Material to process:
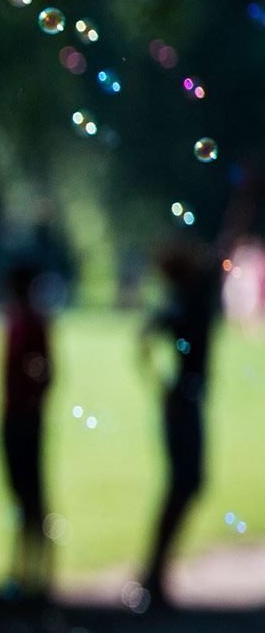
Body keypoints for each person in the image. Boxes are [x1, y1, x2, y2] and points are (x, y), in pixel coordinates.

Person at [141, 241, 221, 606]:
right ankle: (154, 574)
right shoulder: (189, 301)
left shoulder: (181, 301)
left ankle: (156, 572)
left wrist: (159, 381)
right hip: (184, 406)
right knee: (183, 485)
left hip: (185, 402)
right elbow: (227, 243)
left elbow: (143, 339)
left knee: (185, 485)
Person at [0, 263, 53, 596]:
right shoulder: (21, 320)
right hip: (15, 416)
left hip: (23, 419)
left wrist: (31, 404)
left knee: (29, 494)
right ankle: (28, 570)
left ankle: (34, 572)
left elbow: (46, 373)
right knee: (24, 494)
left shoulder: (30, 323)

Problem details: From the line containing "left wrist: (31, 404)" down to the last line of the listing above, give every line again exactly, and add nothing.

Response area:
left wrist: (31, 404)
left knee: (29, 494)
right ankle: (28, 570)
left ankle: (34, 572)
left elbow: (46, 373)
right knee: (24, 494)
left shoulder: (30, 323)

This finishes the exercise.